About the Museum

Construction of the house began in 1888 and was completed in 1895; the architect-builder was Charles A. Johnson. The exterior of the building is made of sandstone and limestone quarried locally and hand-chiseled. Native red oak is used throughout the interior of the building with hand-carved motifs adorning the windows and doors.

In 1885 Rufus Ayers served as Virginia's Attorney General. He and other gentlemen such as John Imboden, Charles Sears, George Carter, and John Taggart felt that Big Stone Gap could become the "Pittsburgh of the South" because of its iron ore and coal deposits. Rufus was instrumental in helping develop the coal and iron ore industry in Southwest Virginia and bringing the railroads to the area. Big Stone Gap, however, did not become the next Pittsburgh due to the economic depression.

The house was purchased by C. Bascom Slemp in 1929. Slemp, a native of Lee County, served many years in Congress and later became the private secretary to President Calvin Coolidge. C. Bascom and his sister, Janie Slemp Newman, had a love for Southwest Virginia, its people, history and rich culture. They collected artifacts depicting life of the area, which were originally displayed in the Janie Slemp Newman Museum. Before C. Bascom's death in 1943, he established The Slemp Foundation. It was his wish that the state acquire the Ayers' home for a museum and that the Janie Slemp Newman collection be given to the state for their museum.



The Southwest Virginia Museum is a member of the American
Alliance of Museums, the American Association of State and Local History, and the Virginia Association of Museums.

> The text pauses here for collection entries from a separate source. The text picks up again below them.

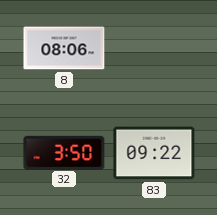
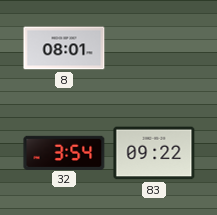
8: 08:06 -> 08:01
32: 3:50 -> 3:54
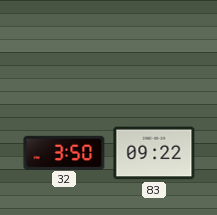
8: 08:01 -> none
32: 3:54 -> 3:50
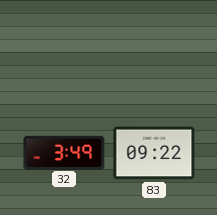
32: 3:50 -> 3:49
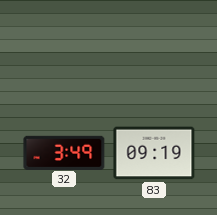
83: 09:22 -> 09:19
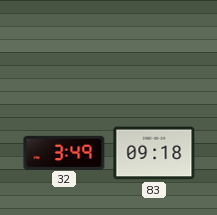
83: 09:19 -> 09:18
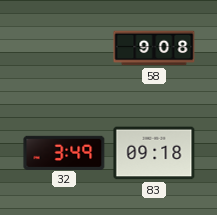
58: none -> 9:08
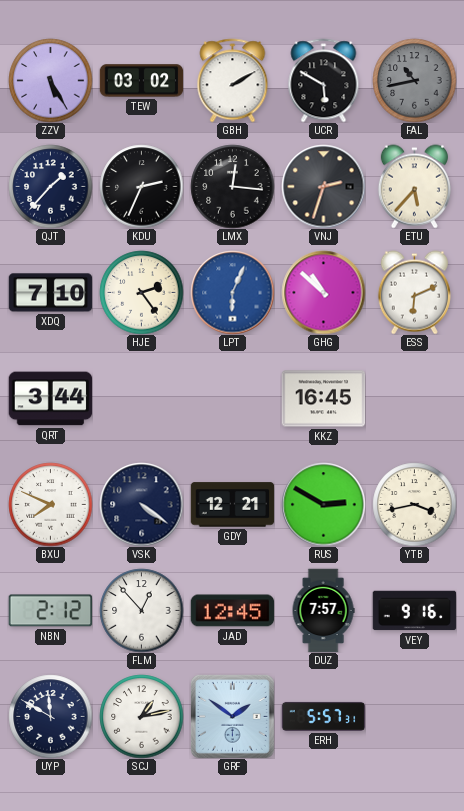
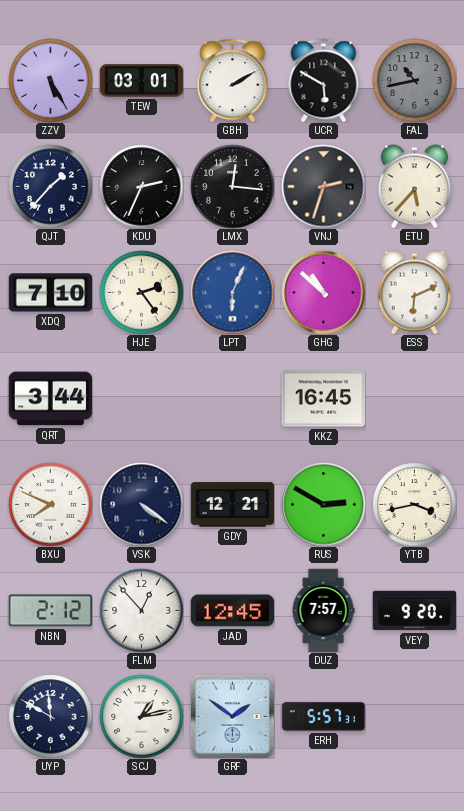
TEW: 03:02 -> 03:01
VEY: 9:16 -> 9:20
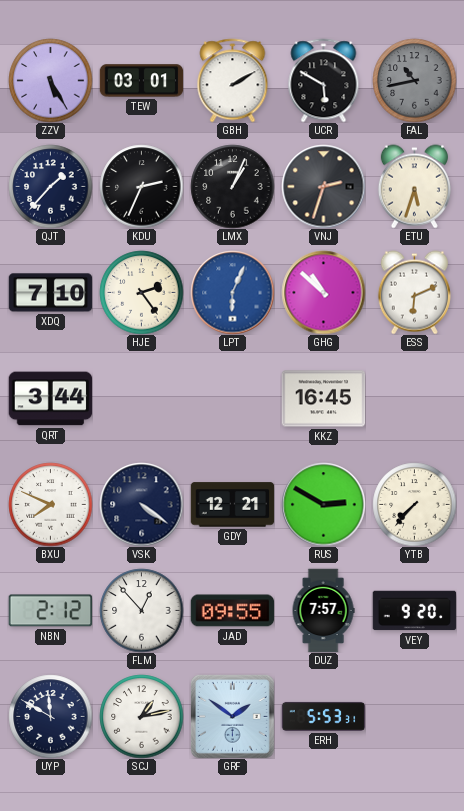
LMX: 12:16 -> 1:04
ETU: 5:37 -> 5:33
YTB: 3:43 -> 7:37
JAD: 12:45 -> 09:55
ERH: 5:57 -> 5:53
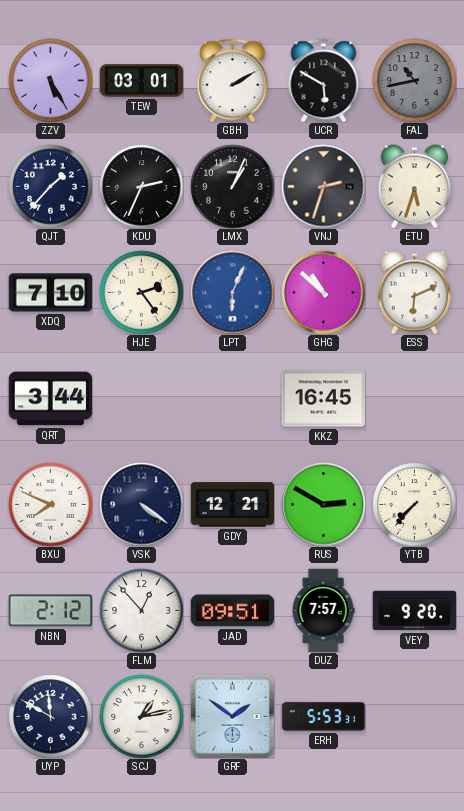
JAD: 09:55 -> 09:51
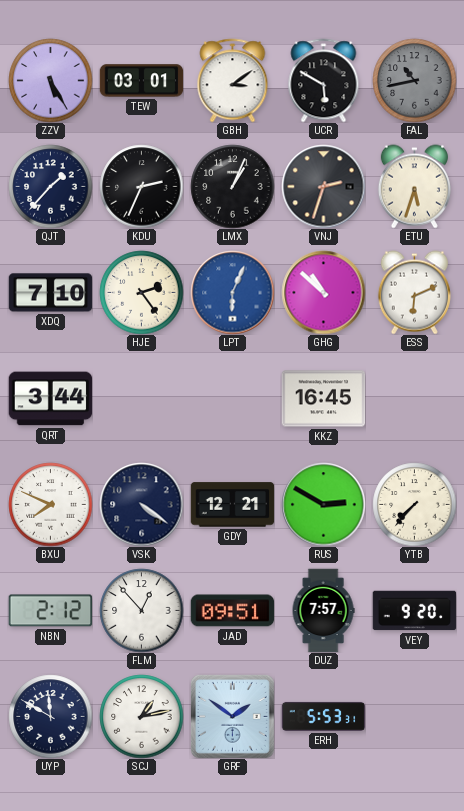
GBH: 2:10 -> 3:09
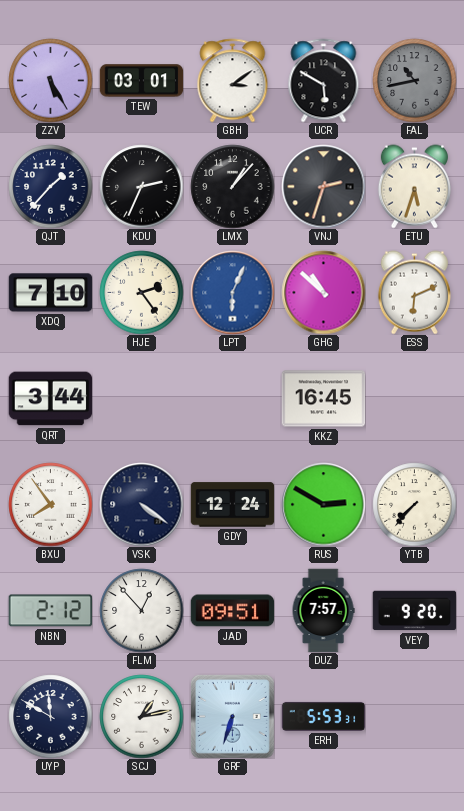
LMX: 1:04 -> 1:07
BXU: 7:49 -> 7:54
GDY: 12:21 -> 12:24
GRF: 1:51 -> 6:33
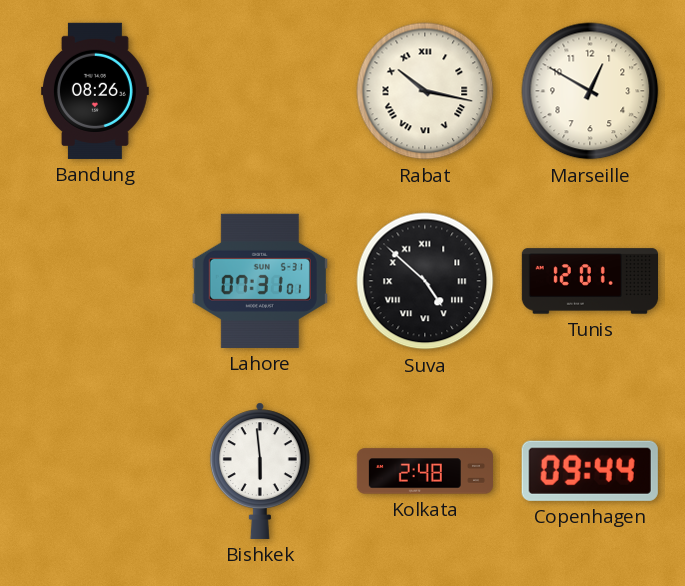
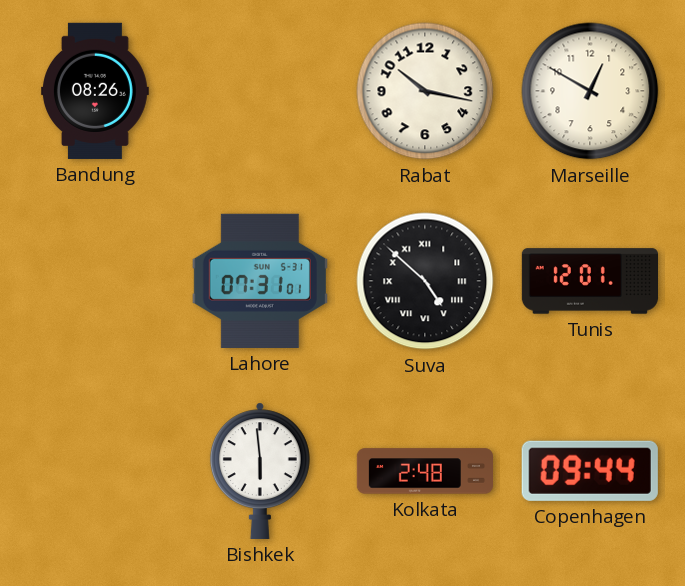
Rabat numerals: Roman -> Arabic
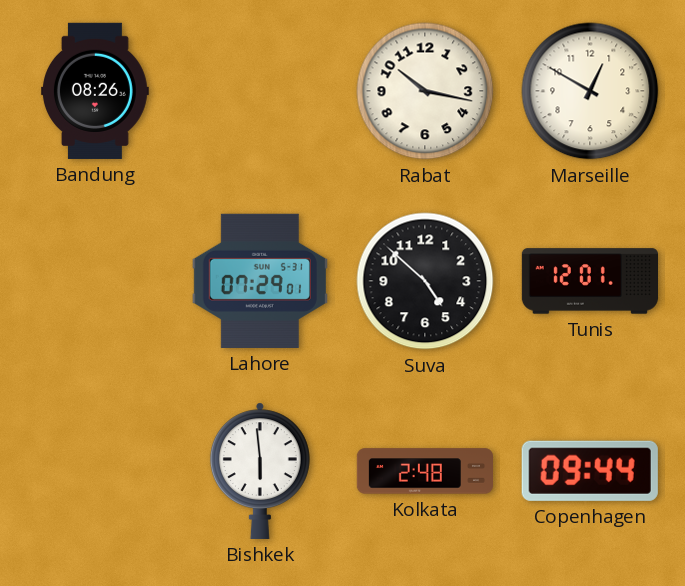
Lahore: 07:31 -> 07:29
Suva numerals: Roman -> Arabic
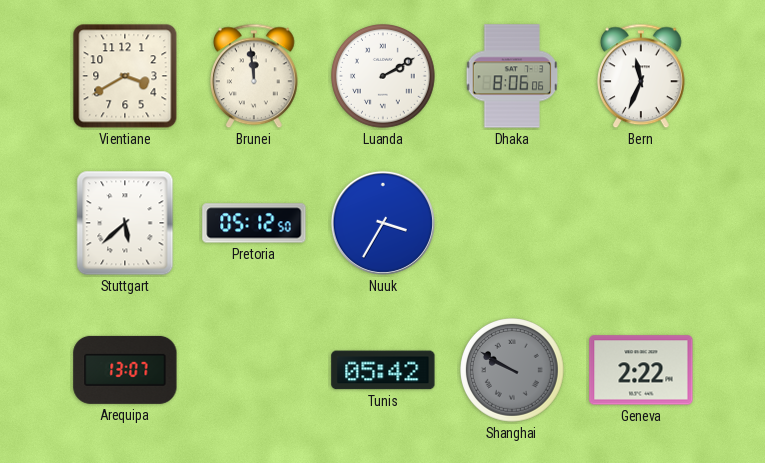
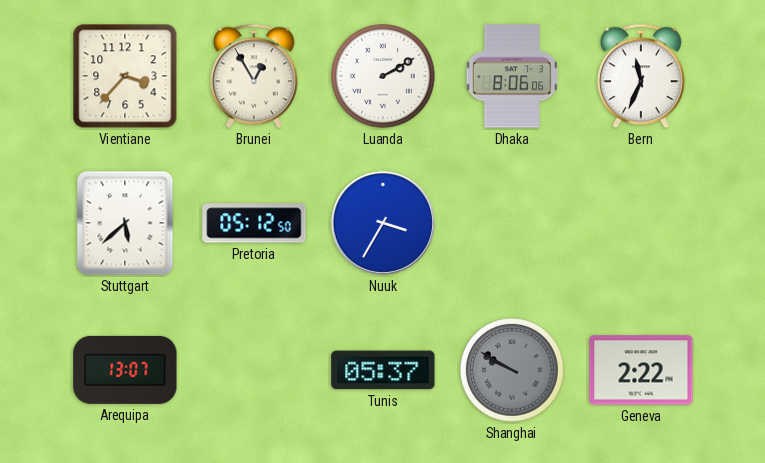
Vientiane: 3:40 -> 3:37
Brunei: 11:59 -> 12:55
Tunis: 05:42 -> 05:37
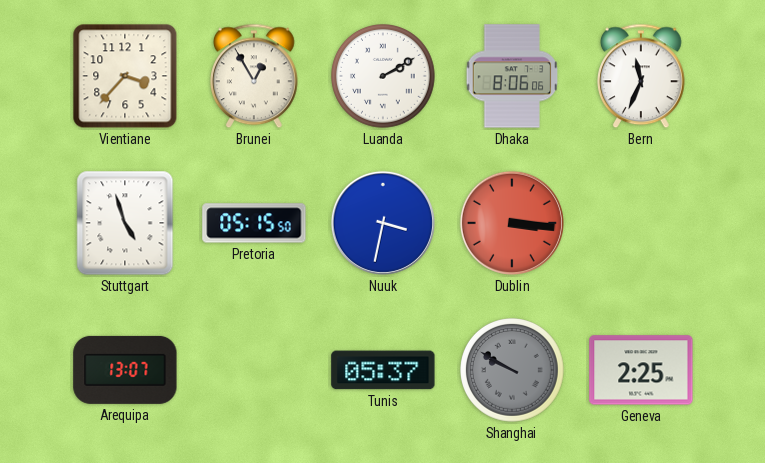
Stuttgart: 5:38 -> 4:57
Pretoria: 05:12 -> 05:15
Nuuk: 3:35 -> 3:32
Dublin: none -> 3:16
Geneva: 2:22 -> 2:25
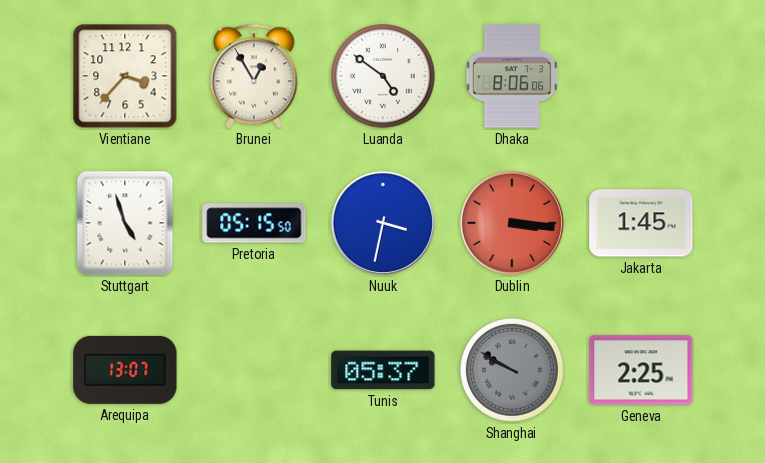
Luanda: 2:10 -> 4:51
Bern: 11:34 -> none
Jakarta: none -> 1:45
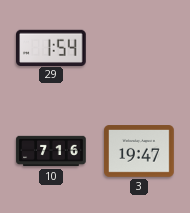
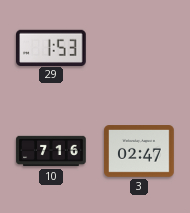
29: 1:54 -> 1:53
3: 19:47 -> 02:47
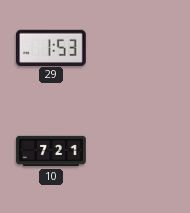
10: 7:16 -> 7:21
3: 02:47 -> none
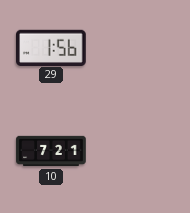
29: 1:53 -> 1:56
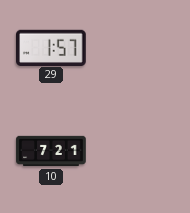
29: 1:56 -> 1:57
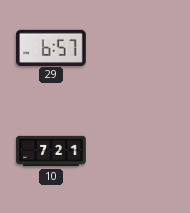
29: 1:57 -> 6:57
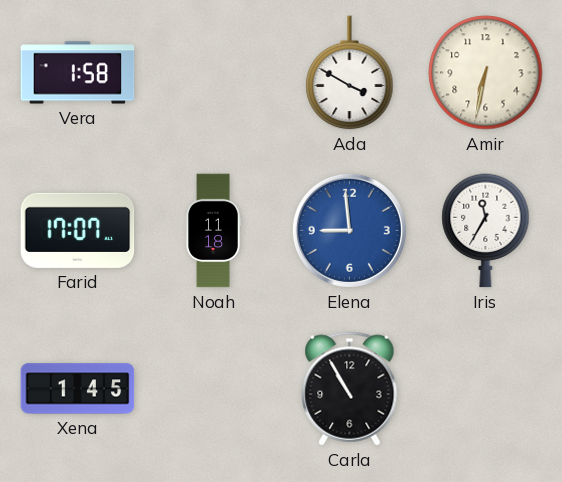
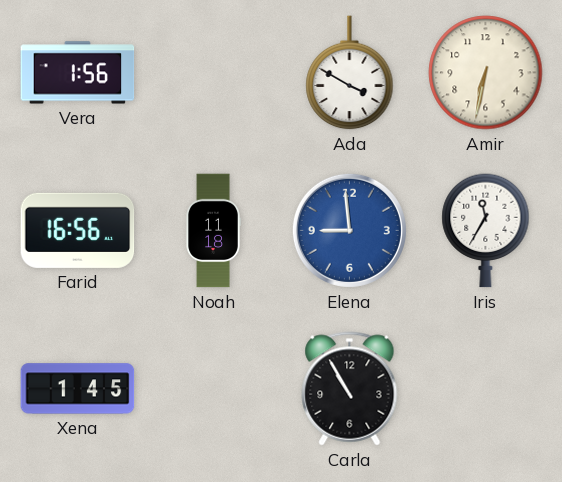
Vera: 1:58 -> 1:56
Farid: 17:07 -> 16:56
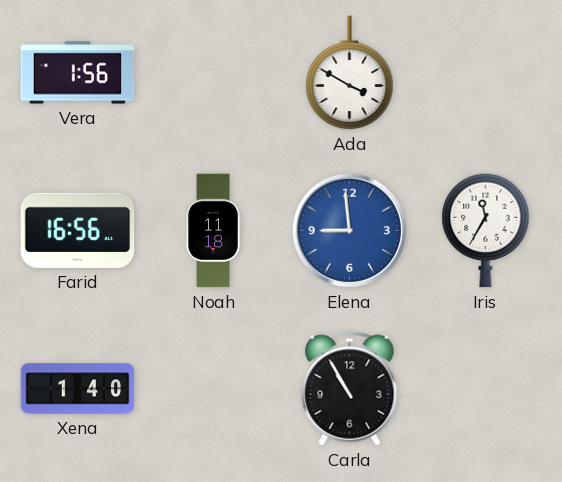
Amir: 6:32 -> none
Xena: 1:45 -> 1:40
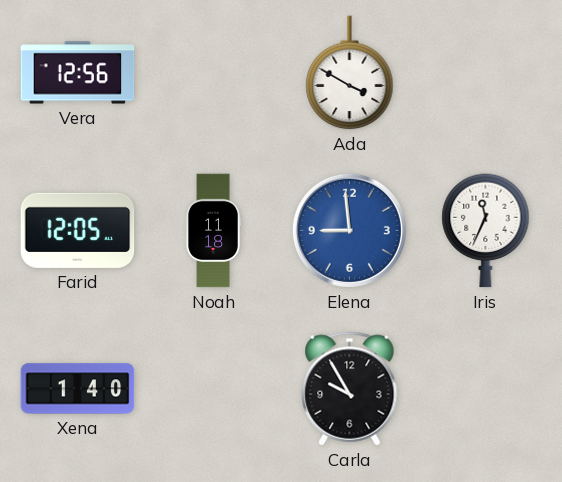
Vera: 1:56 -> 12:56
Farid: 16:56 -> 12:05
Iris: 11:35 -> 11:34
Carla: 10:55 -> 9:55
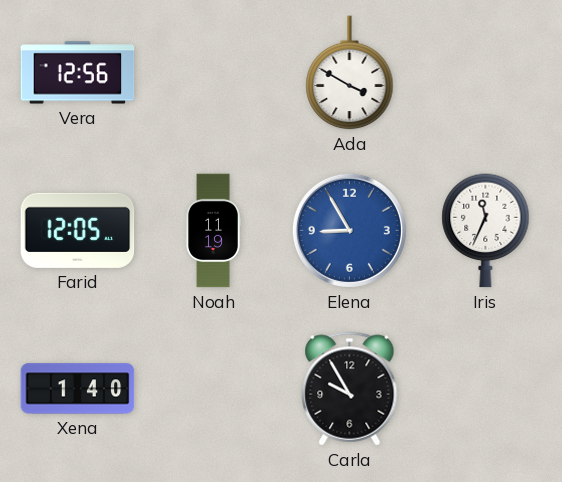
Noah: 11:18 -> 11:19
Elena: 8:59 -> 8:55
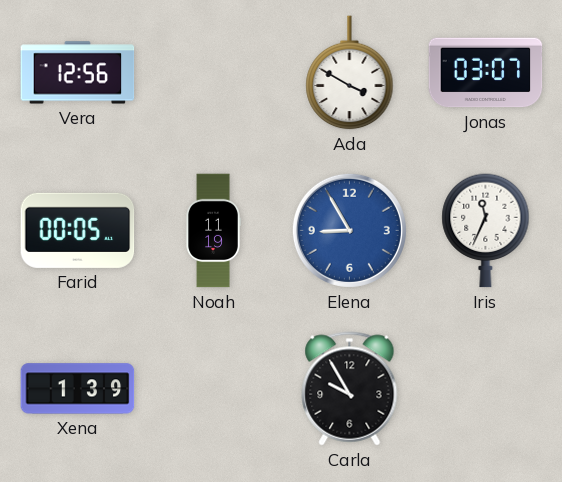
Jonas: none -> 03:07
Farid: 12:05 -> 00:05
Xena: 1:40 -> 1:39
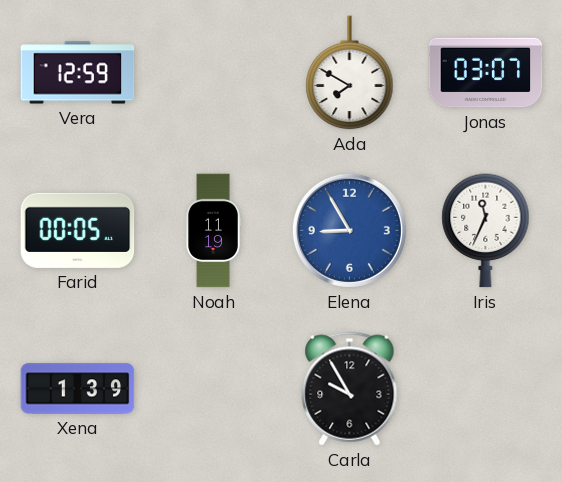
Vera: 12:56 -> 12:59
Ada: 3:50 -> 7:50
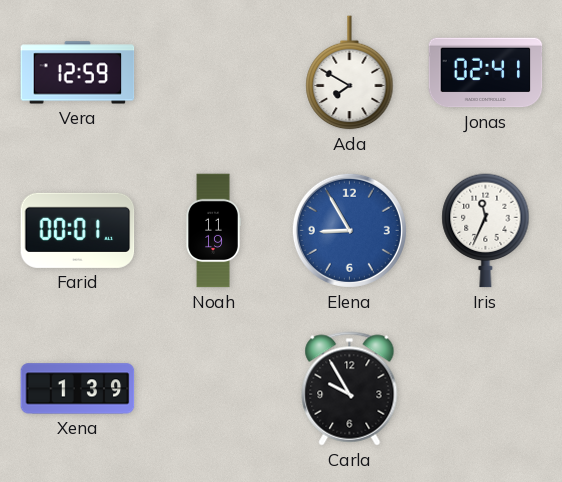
Jonas: 03:07 -> 02:41
Farid: 00:05 -> 00:01
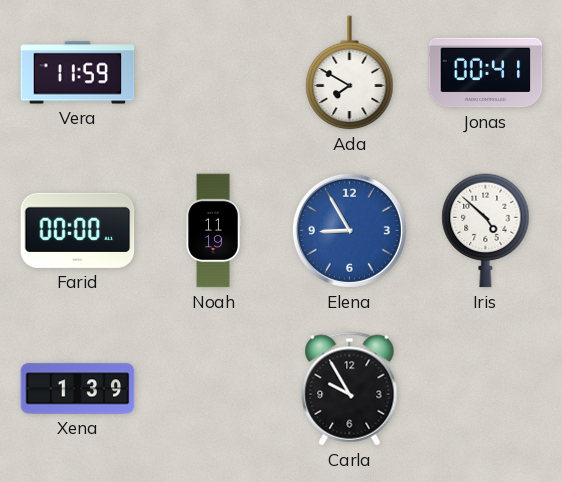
Vera: 12:59 -> 11:59
Jonas: 02:41 -> 00:41
Farid: 00:01 -> 00:00
Iris: 11:34 -> 4:52
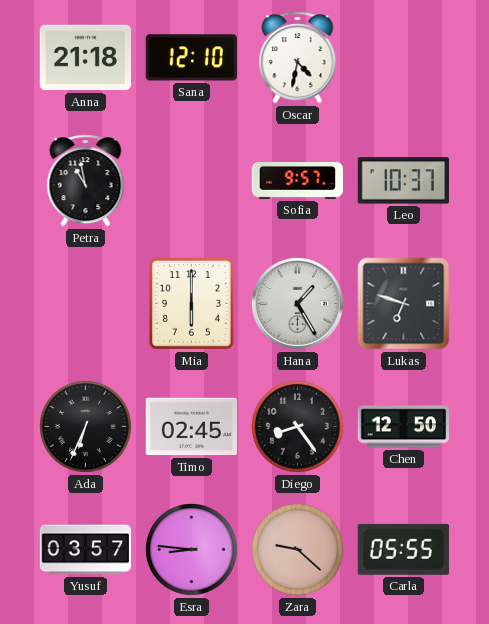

In 1946, the Commonwealth of Virginia acquired the Ayers' home, and the Slemp Foundation donated the collection. The Southwest Virginia Museum Historical State Park was officially dedicated by the state on May 30, 1948. The museum is managed by the Department of Conservation and Recreation and explores the lives of the men and women who settled in and around the area. The exhibits depict the early "boom and bust" era of the late 1800s. Life at the turn of the century can be seen by such items as mail-order catalogs, photographs, and radios. Artifacts from the early settlers who developed the area in the late 1700s are also on display. Also in the collection are rare pieces that C. Bascom and Janie acquired during their travels. The collection includes a set of Disraeli china which Queen Victoria had made for her Prime Minister Benjamin Disraeli. Also included are fine French paintings, a cassone, which is an Italian hope chest, and antiquities from the Asia and the Middle East.